**PROBLEM TO WORK ON:** What lines of the data hold the string "Benutzergruppen"? Pull each one out.

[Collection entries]
_ _ _ _

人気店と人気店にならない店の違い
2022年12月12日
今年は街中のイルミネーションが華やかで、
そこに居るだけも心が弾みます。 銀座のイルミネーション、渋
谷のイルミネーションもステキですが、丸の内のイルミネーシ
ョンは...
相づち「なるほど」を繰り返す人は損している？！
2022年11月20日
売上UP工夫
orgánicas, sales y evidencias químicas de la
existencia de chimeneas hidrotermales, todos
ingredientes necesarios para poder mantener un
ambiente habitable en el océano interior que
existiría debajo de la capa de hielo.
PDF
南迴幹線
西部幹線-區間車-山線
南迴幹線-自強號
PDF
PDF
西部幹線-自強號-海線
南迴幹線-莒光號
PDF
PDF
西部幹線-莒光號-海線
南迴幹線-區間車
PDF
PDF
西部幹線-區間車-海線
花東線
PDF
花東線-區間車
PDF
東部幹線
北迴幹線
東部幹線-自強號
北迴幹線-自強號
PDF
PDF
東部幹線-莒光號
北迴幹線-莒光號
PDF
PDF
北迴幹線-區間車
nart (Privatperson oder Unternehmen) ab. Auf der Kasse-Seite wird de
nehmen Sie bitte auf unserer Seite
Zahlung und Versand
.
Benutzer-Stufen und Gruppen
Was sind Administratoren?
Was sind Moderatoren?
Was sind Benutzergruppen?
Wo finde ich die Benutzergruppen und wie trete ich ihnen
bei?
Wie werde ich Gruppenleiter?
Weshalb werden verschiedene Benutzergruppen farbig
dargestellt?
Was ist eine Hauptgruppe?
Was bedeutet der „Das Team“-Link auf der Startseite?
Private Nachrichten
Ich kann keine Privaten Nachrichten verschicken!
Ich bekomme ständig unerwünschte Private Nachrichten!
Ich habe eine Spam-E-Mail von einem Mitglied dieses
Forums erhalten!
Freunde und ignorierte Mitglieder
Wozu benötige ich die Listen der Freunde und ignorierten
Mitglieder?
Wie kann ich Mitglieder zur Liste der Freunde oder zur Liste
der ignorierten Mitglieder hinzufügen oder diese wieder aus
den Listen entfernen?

_ _ _ _

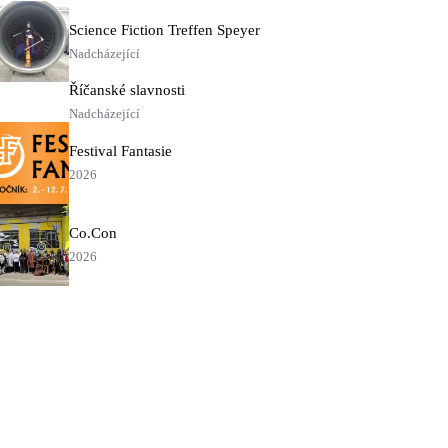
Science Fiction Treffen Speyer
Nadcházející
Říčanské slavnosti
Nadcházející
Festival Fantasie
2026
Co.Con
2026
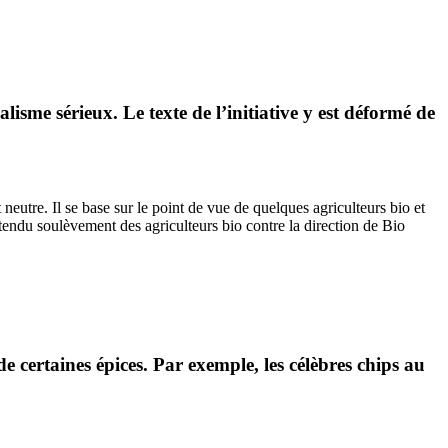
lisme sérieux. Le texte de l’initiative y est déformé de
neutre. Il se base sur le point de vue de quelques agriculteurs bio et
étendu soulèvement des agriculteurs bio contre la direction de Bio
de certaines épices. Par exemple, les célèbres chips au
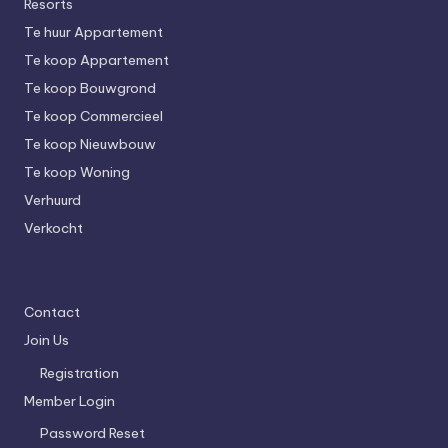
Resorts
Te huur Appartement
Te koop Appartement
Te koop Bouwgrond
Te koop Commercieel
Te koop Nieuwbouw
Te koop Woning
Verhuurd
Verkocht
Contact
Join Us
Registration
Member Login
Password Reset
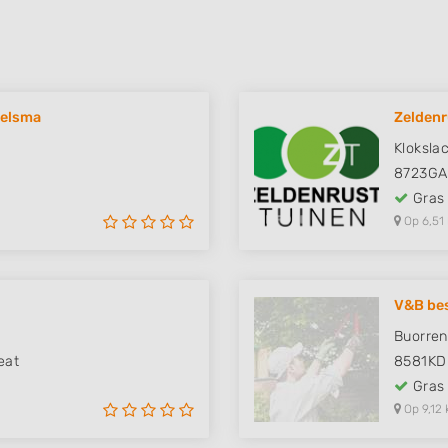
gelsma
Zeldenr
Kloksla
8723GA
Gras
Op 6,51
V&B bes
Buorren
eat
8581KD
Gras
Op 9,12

_ _ _ _

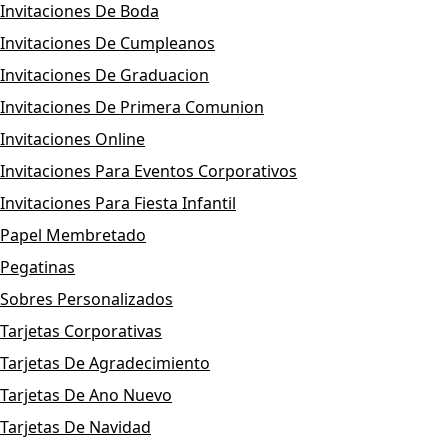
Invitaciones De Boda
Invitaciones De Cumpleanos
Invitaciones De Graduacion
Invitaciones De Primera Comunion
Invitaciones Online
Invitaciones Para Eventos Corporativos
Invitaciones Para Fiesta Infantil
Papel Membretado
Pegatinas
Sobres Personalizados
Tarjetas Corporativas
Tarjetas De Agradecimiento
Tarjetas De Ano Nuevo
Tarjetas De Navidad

_ _ _ _

**PROBLEM SOLUTION:**
Was sind Benutzergruppen?
Wo finde ich die Benutzergruppen und wie trete ich ihnen
Weshalb werden verschiedene Benutzergruppen farbig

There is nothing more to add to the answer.